En primer lugar, fueron los reajustes productivos provocados por el COVID-19, que llevaron al cierre de muchas plantas industriales ante las expectativas de no poder rentabilizar su actividad. De esta forma, se ha incrementado espectacularmente el precio del acero, los tiempos de espera para muchos componentes electrónicos se han alargado durante meses, y hay dudas de que en los momentos del año de mayor consumo podamos disponer de algunos bienes a los que estábamos acostumbrados, como son los juguetes o la ropa. En la misma medida, la oferta de transporte marítimo se ha reducido considerablemente y los precios han aumentado de forma exponencial.
Paralelamente, los precios de los combustibles fósiles, y muy especialmente el gas natural, también han experimentado grandes subidas, llevando a un encarecimiento de los costes de producción para muchas industrias, algunas de las cuales han reaccionado paralizando su actividad a la espera de una vuelta a la normalidad. En esas circunstancias nos encontramos, por ejemplo, a una parte importante de los fabricantes de abonos nitrogenados.
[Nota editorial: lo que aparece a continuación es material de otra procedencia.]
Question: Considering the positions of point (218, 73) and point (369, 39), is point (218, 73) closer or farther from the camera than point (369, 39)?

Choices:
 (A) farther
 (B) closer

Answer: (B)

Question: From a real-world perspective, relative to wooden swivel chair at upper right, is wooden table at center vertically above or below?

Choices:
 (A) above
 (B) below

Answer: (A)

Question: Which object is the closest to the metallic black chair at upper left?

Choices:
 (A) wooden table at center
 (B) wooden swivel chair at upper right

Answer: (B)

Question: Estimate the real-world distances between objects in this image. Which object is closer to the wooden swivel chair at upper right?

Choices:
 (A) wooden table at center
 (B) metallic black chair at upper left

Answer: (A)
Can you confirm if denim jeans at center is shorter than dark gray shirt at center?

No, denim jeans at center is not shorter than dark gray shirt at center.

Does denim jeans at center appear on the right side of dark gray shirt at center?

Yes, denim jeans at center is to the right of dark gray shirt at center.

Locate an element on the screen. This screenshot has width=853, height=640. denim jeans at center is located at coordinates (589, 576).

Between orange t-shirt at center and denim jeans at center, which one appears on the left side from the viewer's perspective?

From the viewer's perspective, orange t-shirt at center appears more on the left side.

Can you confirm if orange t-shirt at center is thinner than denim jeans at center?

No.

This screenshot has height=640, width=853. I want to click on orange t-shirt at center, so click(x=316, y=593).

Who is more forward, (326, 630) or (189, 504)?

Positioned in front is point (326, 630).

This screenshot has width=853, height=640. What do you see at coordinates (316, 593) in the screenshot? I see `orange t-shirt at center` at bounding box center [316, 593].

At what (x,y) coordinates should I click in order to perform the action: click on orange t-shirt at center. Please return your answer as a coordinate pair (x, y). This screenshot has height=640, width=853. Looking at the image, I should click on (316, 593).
Todas estas situaciones están afectando, indudablemente, al sector agroalimentario. Tradicionalmente, uno de los principales factores de producción como son las semillas mostraban un proceso inflacionario medio anual de un 5%.
«Fabricantes de abonos nitrogenados han paralizado su actividad a la espera de la vuelta a la normalidad»
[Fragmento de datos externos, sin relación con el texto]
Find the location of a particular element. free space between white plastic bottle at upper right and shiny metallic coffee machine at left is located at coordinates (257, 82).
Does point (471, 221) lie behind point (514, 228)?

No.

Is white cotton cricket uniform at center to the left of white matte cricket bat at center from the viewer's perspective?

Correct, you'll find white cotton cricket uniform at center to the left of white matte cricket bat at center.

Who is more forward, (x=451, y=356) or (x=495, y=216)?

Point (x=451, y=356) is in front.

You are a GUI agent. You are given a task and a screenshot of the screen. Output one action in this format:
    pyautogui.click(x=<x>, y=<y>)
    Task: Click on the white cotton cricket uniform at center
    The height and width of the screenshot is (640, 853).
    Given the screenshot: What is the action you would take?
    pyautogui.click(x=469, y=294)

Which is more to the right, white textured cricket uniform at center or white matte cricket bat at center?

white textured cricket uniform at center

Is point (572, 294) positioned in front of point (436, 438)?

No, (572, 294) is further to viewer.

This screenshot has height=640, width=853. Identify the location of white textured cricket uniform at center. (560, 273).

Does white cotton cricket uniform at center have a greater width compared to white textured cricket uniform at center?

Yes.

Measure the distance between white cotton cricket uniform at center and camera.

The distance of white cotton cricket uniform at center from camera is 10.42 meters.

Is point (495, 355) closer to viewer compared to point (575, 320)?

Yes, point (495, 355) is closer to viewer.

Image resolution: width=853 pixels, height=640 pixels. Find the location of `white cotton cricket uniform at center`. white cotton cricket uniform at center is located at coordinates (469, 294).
En los últimos tres años el factor que más se había encarecido había sido la mano de obra. Los sucesivos incrementos del salario mínimo interprofesional han provocado un aumento de los costes laborales del 30%, valor que es muy relevante en aquellas producciones con mayores necesidades de mano de obra. En el caso de la horticultura de invernadero, estos costes suponían más del 40% del total, con lo que, actualmente, se han situado casi en el 50%.
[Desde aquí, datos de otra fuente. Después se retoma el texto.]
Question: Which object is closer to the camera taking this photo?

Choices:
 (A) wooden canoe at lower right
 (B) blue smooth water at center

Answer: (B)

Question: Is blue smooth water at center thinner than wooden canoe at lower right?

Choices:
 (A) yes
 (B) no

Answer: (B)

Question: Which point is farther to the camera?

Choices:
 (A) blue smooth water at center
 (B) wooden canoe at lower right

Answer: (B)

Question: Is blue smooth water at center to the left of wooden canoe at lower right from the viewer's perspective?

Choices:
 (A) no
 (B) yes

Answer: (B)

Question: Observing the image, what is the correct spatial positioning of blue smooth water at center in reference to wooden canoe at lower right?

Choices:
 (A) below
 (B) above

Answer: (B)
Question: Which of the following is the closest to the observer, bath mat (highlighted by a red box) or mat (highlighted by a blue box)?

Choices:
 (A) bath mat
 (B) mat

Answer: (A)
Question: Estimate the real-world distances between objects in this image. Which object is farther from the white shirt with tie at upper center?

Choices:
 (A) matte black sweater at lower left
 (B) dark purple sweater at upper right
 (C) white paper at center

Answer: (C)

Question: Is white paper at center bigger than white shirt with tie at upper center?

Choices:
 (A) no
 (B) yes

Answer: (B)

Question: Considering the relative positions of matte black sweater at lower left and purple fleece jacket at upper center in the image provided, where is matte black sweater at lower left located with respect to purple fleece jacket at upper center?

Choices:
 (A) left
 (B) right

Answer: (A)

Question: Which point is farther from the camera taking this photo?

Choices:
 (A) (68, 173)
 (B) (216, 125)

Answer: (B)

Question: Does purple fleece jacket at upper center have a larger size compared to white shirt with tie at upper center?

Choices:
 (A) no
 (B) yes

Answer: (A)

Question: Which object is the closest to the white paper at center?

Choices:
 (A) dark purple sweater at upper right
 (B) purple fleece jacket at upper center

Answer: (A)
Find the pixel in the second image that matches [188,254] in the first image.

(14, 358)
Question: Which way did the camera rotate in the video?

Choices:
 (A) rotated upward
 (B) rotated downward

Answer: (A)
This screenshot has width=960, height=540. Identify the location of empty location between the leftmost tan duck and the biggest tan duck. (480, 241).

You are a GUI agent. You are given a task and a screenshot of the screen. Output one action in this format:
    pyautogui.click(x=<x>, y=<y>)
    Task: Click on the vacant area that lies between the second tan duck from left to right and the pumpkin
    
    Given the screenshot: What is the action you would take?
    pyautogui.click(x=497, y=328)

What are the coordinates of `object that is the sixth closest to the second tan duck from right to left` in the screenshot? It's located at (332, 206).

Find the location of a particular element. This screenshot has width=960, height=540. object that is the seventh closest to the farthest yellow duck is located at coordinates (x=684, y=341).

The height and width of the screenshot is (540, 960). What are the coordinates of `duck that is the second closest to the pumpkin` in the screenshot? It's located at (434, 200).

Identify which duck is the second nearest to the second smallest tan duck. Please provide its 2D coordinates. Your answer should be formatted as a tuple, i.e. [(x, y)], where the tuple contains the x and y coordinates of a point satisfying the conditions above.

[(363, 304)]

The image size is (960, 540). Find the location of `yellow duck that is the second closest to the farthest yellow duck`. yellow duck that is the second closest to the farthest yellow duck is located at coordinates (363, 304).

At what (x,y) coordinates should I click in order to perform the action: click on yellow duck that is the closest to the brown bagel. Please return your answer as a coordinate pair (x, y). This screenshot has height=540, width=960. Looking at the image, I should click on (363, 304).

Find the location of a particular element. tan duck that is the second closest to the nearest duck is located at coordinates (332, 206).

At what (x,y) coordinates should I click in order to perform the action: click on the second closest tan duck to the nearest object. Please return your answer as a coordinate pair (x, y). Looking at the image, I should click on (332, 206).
Durante la pandemia se tuvieron que adoptar medidas excepcionales que han terminado por transformarse en estables, suponiendo un mayor esfuerzo de las empresas para asegurar la salud de sus trabajadores. Y este último año, el sector agrario y, con mayor intensidad el hortícola, están viviendo una tormenta perfecta.
El aumento del precio de la energía ha hecho subir de manera muy significativa los costes de los plásticos, de los fitosanitarios y del agua. Pero la paralización de las fábricas de fertilizantes está llevando a una espiral ascendente del precio de los mismos sin que seamos capaces de saber cuándo se estabilizarán y si, en algún momento, volverán a los niveles anteriores a la pandemia.
En estas circunstancias, producir actualmente un kilogramo de tomate, pimiento o pepino puede llegar a ser un 30% más caro que hace tres años. La pregunta inmediata que nos surge es: ¿han sido capaces los agricultores y sus empresas de trasladar estos incrementos hacia sus clientes y hacia los consumidores? ¿O al menos compartirlos? Me parece que la respuesta es, por desgracia, negativa.
Y ante una situación similar, otros sectores han optado por cerrar sus centros de producción y esperar mejores tiempos para reiniciar su actividad. ¿Qué ocurriría si los agentes del sector agroalimentario adoptasen decisiones similares? ¿Tendríamos hortalizas y alimentos para todos?